[34:1] The later, and more voluminous Sepher Toldoth Jeshu, edited by Huldrich, makes Joseph Pandera a Nazarene, and represents him as settling at Nazareth with Miriam and Jeshu after their return from Egypt, whither they had gone on account of a famine in Palestine.
[34:2] Probably an anachronism. It parhaps alludes to an actual occurrence in the early part of the second century of our era. Archdeacon Farrar says that "in A.D. 120 Aelia Capitolina was built by Hadrian on the ruins of Jerusalem, and Christians were allowed free access to it, while no Jew was suffered to approach it" ("Early Christianity," p. 491).
[34:3] Christian legends likewise represent the twelve apostles as going to various countries.
[35:4] Another anachronism, probably referring to the same period as verse 2. The Christians enjoyed immunity from persecution, but there is no doubt that the Jews suffered dreadfully from Pagan and Christian after the fall of Jerusalem.
[35:5] The whole of this chapter, which is no part of the life of Jeshu but merely an addendum, is terribly confused; and Mr. Gould's attempted elucidations only leave it in greater obscurity. He seeks to explain it by events that occured many centuries later. But a more obvious and satisfactory explanation may be given. Simeon Kepha is probably Peter, whose Judaising proclivities are well known; and Elias (verse 46) is perhaps Paul, who withstood him, and preached the gospel to the Gentiles. Christianity was originally nothing but a Jewish sect, and there were greater differences between the Sadducees and the Pharisees than between the Pharisees and the Christians. The Book of Revelation shows how intensely Jewish was the spirit of the early Church, and at the same time it indicates the intrusion of foreign elements. Peter and Paul represented respectively these opposing tendencies. It may be added that the miracles here ascribed to Simeon Kepha are somewhat similar to those recorded of Peter in the Acts.
[36:6] Compare Matthew xix., 28.
[36:7] Verses 36-37. The Christian festivals of Good Friday, Ascension Day, Christmas, and the Circumcision, are here plainly described. Peter was "of the circumcision," and it is natural to represent Simeon Kepha as enjoining its observance on the Nazarenes.

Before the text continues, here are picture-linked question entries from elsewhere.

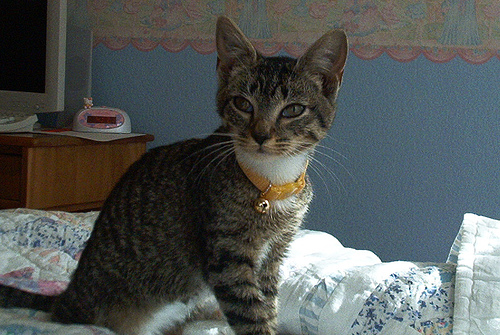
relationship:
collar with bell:
[234, 152, 308, 207] [253, 198, 270, 213]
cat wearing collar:
[41, 4, 389, 326] [242, 157, 313, 210]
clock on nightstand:
[73, 97, 134, 139] [8, 112, 165, 197]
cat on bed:
[41, 4, 389, 326] [1, 190, 497, 333]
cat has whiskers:
[41, 4, 389, 326] [178, 123, 354, 194]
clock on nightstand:
[73, 97, 134, 139] [3, 128, 155, 213]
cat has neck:
[41, 4, 389, 326] [229, 134, 318, 181]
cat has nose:
[41, 4, 389, 326] [252, 130, 272, 145]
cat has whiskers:
[41, 4, 389, 326] [176, 118, 362, 216]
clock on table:
[73, 97, 134, 139] [1, 130, 161, 215]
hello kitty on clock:
[80, 95, 95, 109] [73, 97, 134, 139]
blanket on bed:
[0, 200, 499, 333] [1, 190, 497, 333]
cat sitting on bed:
[41, 4, 389, 326] [5, 200, 497, 318]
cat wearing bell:
[41, 4, 389, 326] [256, 196, 271, 213]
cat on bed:
[41, 4, 389, 326] [2, 205, 498, 333]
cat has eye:
[41, 4, 389, 326] [278, 99, 308, 119]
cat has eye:
[41, 4, 389, 326] [232, 95, 255, 120]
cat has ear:
[41, 4, 389, 326] [290, 25, 347, 96]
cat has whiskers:
[41, 4, 389, 326] [276, 138, 358, 208]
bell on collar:
[252, 194, 271, 216] [233, 150, 308, 201]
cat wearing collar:
[41, 4, 389, 326] [233, 150, 308, 201]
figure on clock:
[56, 89, 113, 113] [73, 104, 133, 134]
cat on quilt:
[41, 4, 389, 326] [0, 180, 489, 321]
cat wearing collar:
[41, 4, 389, 326] [236, 140, 306, 212]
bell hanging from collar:
[252, 194, 271, 216] [236, 140, 306, 212]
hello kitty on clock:
[80, 95, 95, 109] [70, 94, 135, 135]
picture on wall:
[86, 1, 499, 63] [365, 79, 482, 196]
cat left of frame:
[41, 4, 389, 326] [2, 9, 69, 113]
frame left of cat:
[2, 9, 69, 113] [41, 4, 389, 326]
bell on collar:
[252, 194, 271, 216] [234, 152, 308, 207]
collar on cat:
[234, 152, 308, 207] [41, 4, 389, 326]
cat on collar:
[41, 4, 389, 326] [234, 152, 308, 207]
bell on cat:
[252, 194, 271, 216] [41, 4, 389, 326]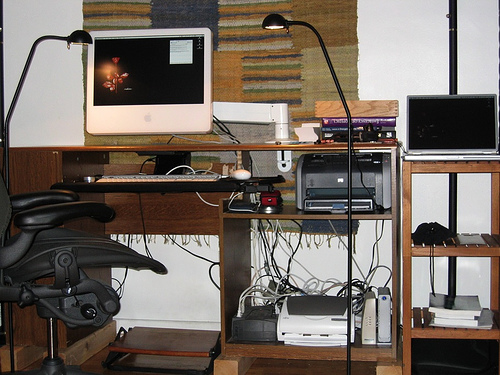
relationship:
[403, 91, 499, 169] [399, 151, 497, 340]
laptop on a shelf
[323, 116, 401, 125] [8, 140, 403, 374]
purple book on a desk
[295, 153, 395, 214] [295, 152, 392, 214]
fax and fax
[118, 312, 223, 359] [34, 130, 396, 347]
foot rest under desk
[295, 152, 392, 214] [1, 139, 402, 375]
fax on desk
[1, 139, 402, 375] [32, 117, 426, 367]
desk in desk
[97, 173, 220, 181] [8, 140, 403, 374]
keyboard on desk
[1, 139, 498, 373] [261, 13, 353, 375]
desk next to blacklamp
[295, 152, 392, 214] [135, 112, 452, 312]
fax on a shelf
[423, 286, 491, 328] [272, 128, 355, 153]
books on a shelf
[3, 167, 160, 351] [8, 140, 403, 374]
chair in front of desk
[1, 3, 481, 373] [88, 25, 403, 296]
room has many electric devices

The inclusion of the festival of the Circumcision in this list also points to the antiquity of the text; for it was commemorated in the early Church until its suppression by Pope Gelasius (A.D. 492-496).
[37:8] Rabbi Wise
("Origin of Christianity") considers Paul to be the Acher (Alias)

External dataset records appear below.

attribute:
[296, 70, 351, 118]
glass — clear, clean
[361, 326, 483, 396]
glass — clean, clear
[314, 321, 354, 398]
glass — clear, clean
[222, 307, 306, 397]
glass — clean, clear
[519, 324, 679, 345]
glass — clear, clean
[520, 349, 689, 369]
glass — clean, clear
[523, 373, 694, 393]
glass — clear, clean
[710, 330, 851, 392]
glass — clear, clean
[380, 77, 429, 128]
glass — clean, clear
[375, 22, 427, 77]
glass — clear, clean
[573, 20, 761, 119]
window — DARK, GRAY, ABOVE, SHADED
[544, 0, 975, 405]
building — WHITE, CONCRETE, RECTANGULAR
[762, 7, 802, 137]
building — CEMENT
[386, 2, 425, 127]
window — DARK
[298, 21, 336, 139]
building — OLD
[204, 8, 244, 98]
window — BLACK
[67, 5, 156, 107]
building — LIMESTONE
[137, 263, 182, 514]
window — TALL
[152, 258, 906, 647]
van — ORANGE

of the Talmud, who was also called Elisha ben Abuah. He was an
apostate disciple of Gamaliel, and was alleged to have visited
Paradise, as Paul was lifted into "the seventh heaven." The views
of Elias on the unimportance of ceremonies agree with those
expressed by Paul in his Epistles; and Paul, like Elias, is
supposed to have met a violent death at Rome.